Friday, May 19, 2006

Is The Da Vinci Code dangerous?

From an article on the Sojourners' newsletter, on their website. This sums it up.

Is The Da Vinci Code dangerous?

by Ryan McCarl SojoMail

Dan Brown's The Da Vinci Code has topped bestseller lists, entertained millions of readers, and inspired a major film as well as a host of other books investigating whether the novel's so-called claims about history, art, mathematics, the Catholic Church, and Jesus Christ are true.

In addition to fans, the book has created some major enemies. The Catholic Church has suggested its followers boycott the movie set for release this week. Many evangelical groups are torn between supporting the boycott and using the film's release as a teaching moment to expound their own views of the truth. The New York Times reports that some prominent evangelicals, such as Richard Mouw of Fuller Theological Seminary, are calling for Christians to see and discuss the movie.

But do Christians really have anything to fear from The Da Vinci Code? It is true that the novel's characters make assertions that challenge much conventional wisdom about Christian history and raise difficult issues for believers. But anyone who loses his or her faith by reading The Da Vinci Code, or any single book, needed a stronger foundation for his or her beliefs before reading it. "There is nothing in Christianity which is original," one character sneers - but the same could be said about the religious and historical speculations in the novel. Nearly all of the theories expounded by the book's characters have been around for some time, and the most book's most challenging assertions about history are familiar territory for students of theology and comparative religion.

For example, the novel is filled with assertions about the ubiquitous presence of pagan symbolism in Christian belief and practice. To the best of my knowledge, most of these claims are true - and while they can be uncomfortable for a believer to think about, they are basic facts that have been recognized and dealt with by countless theologians and apologists. One common idea is that such symbols were used as a bridge from paganism to Christianity, to aid the conversion process; another is that the common symbols are attempts to highlight a greater truth larger than any single religious tradition.

A second trouble-spot that the novel raises for believers is the reminder of how the books of the Bible were selected - not by any single individual, but over time by the decrees and votes of a number of scholars, translators, and councilors. The story of how the Bible came to take its various present shapes is fascinating, but it poses problems for the minority of Christians who accept the Bible word-for-word as literally true and complete - as "arrived by fax from heaven," as a character in The Da Vinci Code says. It poses no such problems to most modern Christian thinkers, who understand the crucial role of metaphor in the ancient texts and are willing to focus on the essential continuities of the texts rather than their contradictions.

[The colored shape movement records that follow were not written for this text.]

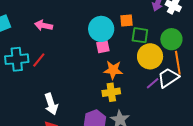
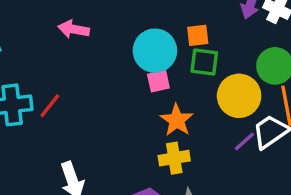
pink arrow: (44, 25) -> (74, 29), moved
green square: (140, 35) -> (204, 62), moved
orange star: (113, 70) -> (177, 120), turned 30

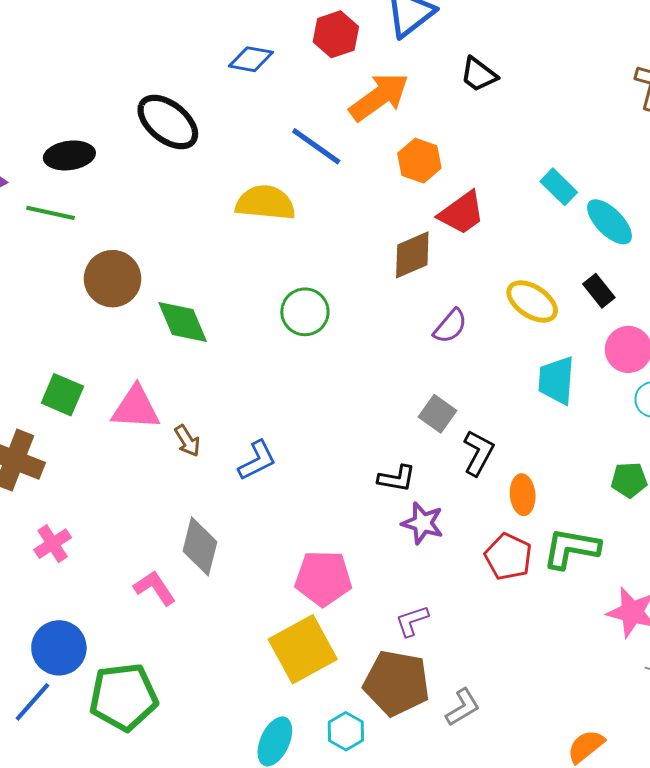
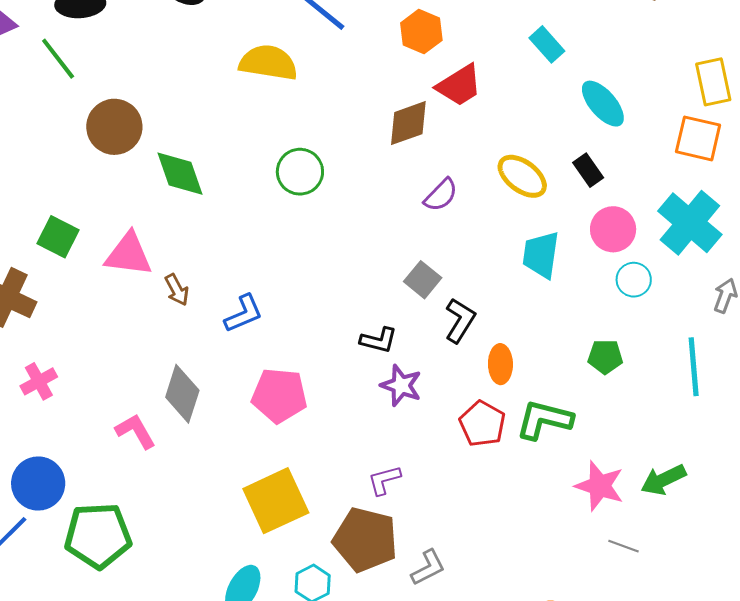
cyan rectangle: (559, 187) -> (547, 44), moved
green line: (50, 213) -> (58, 59), turned 36
pink pentagon: (323, 578) -> (279, 395), moved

A third challenging issue commonly referred to in the book is the often brutal and repressive history of the Catholic Church. Until very recently, the Vatican was as much a political power-player as any state or party, contending for influence not only in the spiritual realm of human affairs but also in the material and political realm. This, too, is not crazy blaspheme that originated with The Da Vinci Code - it is right out there, clear as day, in any European history book.

It is worth remembering, though, that our modern idea of church-state separation is relatively very new. Also, those who point accusing fingers at modern Catholics for the past sins of their church should ask themselves whether any similar human institution or ideology would have fared significantly better. Throughout history and today, in every time and place, there have also been countless groups, religious and secular, that have tried to monopolize truth. It is a nasty habit common to all humanity, not just to the Vatican.

It is a bit embarassing to see groups that claim to be the guardians of eternal, timeless truths prominently scrambling to suppress the popularity of a three-year-old thriller novel. If the fundamentals of Christian doctrine are true, then Christians should have no fear of discussing their faith and objections to it in the public and academic arena. Other claimants to truth - philosophers, writers, and scientists - have to do so on a regular basis.

If the tough questions are openly examined and discussed, the truth ought to prevail without the help of boycotts, political intervention, or force. As St. Paul advises us, "test everything; hold fast to what is good" (1 Thessalonians 5:21). The Christian faith has survived a great many tests over the centuries, and it is hard to believe that a popular novel poses any threat to its survival; if anything, it is the shameful response of some Christian groups to anything that looks like a challenge that makes the church lose credibility in the eyes of the public.

Ryan McCarl is a Christian theology student at the University of Chicago, and a member of the Evangelical Lutheran Church in America.